The perimeter of the hole should be lined with concrete blocks set on edge so the holes in them are horizontal to let water reach and be absorbed by the soil of the walls. The blocks should be stacked to the level of the bottom of a new pad. The pad needs to be built on a form resting on the blocks and must be reinforced with steel re-rods. A drain should be set in the middle of the pad and the concrete must gently slope from the perimeter to the drain for it to function properly.

Frost causes cracks in foundation

Q.    I have a room in the basement that was built as an addition afterwards by previous owners. Above it is a cement parking area. The area is damp in the summer so I use a dehumidifier. With this long winter in Canada, with thaw and freeze cycles, I have noted cracks in the foundation bricks. Prior it was treated with Zinsser WaterTite Waterproofing Paint.

The ideal situation is to excavate from the outside but it is not my property and the expense is high for a non-used room.


  1. Should I continue to use the Zinsser WaterTite for repair?
  2. Should I look at supporting inside foundation with cement brick foundation on 3 sides?
  3. What do the cracks indicate?

See attached photos [reproduced below]. Any suggestions would be appreciated!




A.    The cracks indicate that frost pressure from outside has pushed the walls in slightly. This may have been caused by extensive water penetration, perhaps from a negative-grade condition outside, which could include the parking area. If the ground and the concrete slope toward the foundation, rain and melting snow in sufficient amounts can saturate the soil, and frost does the rest.

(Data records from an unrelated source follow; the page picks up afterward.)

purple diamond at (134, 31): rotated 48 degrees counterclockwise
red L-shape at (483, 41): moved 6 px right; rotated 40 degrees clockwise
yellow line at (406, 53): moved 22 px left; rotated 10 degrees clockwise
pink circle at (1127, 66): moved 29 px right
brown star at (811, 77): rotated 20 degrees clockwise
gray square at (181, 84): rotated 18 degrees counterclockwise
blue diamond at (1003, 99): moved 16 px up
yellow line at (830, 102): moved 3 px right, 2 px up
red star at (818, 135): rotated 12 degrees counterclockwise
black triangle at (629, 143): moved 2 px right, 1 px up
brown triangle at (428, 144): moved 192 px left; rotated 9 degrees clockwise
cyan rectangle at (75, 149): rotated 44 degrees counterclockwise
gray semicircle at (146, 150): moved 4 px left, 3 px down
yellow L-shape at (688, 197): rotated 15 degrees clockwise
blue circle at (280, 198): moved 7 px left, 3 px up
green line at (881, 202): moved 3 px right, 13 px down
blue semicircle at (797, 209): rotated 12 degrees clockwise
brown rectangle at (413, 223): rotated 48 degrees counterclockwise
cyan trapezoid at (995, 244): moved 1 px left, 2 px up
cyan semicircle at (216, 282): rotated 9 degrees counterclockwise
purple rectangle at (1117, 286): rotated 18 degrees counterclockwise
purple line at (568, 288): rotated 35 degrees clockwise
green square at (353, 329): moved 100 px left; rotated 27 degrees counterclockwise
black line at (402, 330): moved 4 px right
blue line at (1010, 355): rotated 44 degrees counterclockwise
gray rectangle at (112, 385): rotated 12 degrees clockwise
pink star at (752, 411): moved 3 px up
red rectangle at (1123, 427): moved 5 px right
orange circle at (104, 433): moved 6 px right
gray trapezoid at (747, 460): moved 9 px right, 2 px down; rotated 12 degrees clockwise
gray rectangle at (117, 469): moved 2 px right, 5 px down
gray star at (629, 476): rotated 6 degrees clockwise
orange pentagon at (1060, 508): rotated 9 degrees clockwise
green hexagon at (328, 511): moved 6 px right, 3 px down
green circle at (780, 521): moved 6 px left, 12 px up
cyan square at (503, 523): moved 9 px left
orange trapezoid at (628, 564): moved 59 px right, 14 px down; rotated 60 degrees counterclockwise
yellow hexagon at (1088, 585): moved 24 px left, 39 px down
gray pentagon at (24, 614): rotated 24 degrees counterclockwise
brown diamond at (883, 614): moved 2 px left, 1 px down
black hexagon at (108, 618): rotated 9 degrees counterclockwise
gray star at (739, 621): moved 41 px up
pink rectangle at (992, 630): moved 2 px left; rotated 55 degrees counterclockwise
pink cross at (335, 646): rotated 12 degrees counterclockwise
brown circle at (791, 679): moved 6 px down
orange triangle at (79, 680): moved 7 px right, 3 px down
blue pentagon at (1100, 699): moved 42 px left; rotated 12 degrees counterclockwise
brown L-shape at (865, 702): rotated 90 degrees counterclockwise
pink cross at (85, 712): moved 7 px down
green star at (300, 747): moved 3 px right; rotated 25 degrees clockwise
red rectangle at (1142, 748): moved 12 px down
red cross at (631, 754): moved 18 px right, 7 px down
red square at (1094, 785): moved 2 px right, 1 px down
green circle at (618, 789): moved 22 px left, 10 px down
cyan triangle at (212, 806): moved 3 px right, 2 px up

A dehumidifier is fine to use in the summer to lower the relative humidity, which could cause molds to grow.

Painting the inside of hollow block walls with waterproofing coatings is a bad idea. Water can accumulate in the blocks’ cores and cause serious moisture problems in the living areas. I would not recommend using any of these coatings.

The photos you sent do not show that the situation is very serious at this time. But recurring yearly events are likely to aggravate the situation.

The outside grading should be examined carefully, and so should the slope of the parking area. Adding soil to change the slope of the grade is relatively simple, but the concrete area is more involved. Discharge from downspouts should also be checked to make sure that it does not remain close to the foundation.

Since this is not your property, any repairs should be the responsibility of the owners.

Painting over mold stains

Q.    We had a new home built and after we closed, we noticed spotty areas of mold on the ceiling of our unfinished basement. Either the wood used already had the mold on it or it occurred during the construction process when they closed up the basement without adequately drying it out. The builder was pretty responsive and hired a mold remediation company to clean it up. After they completed their process we were left with “mold stains” on the wood. It is a year later and there is not further growth. Should we paint these areas? We do not want any problems selling the house in the future.

A.    The mold developed because of the high level of moisture exuding from the concrete and other components of the building process. You are fortunate in having had a responsible contractor who took care of the problem. You certainly can paint the basement ceiling to make it more attractive. Prime first with a stain blocker like B-I-N.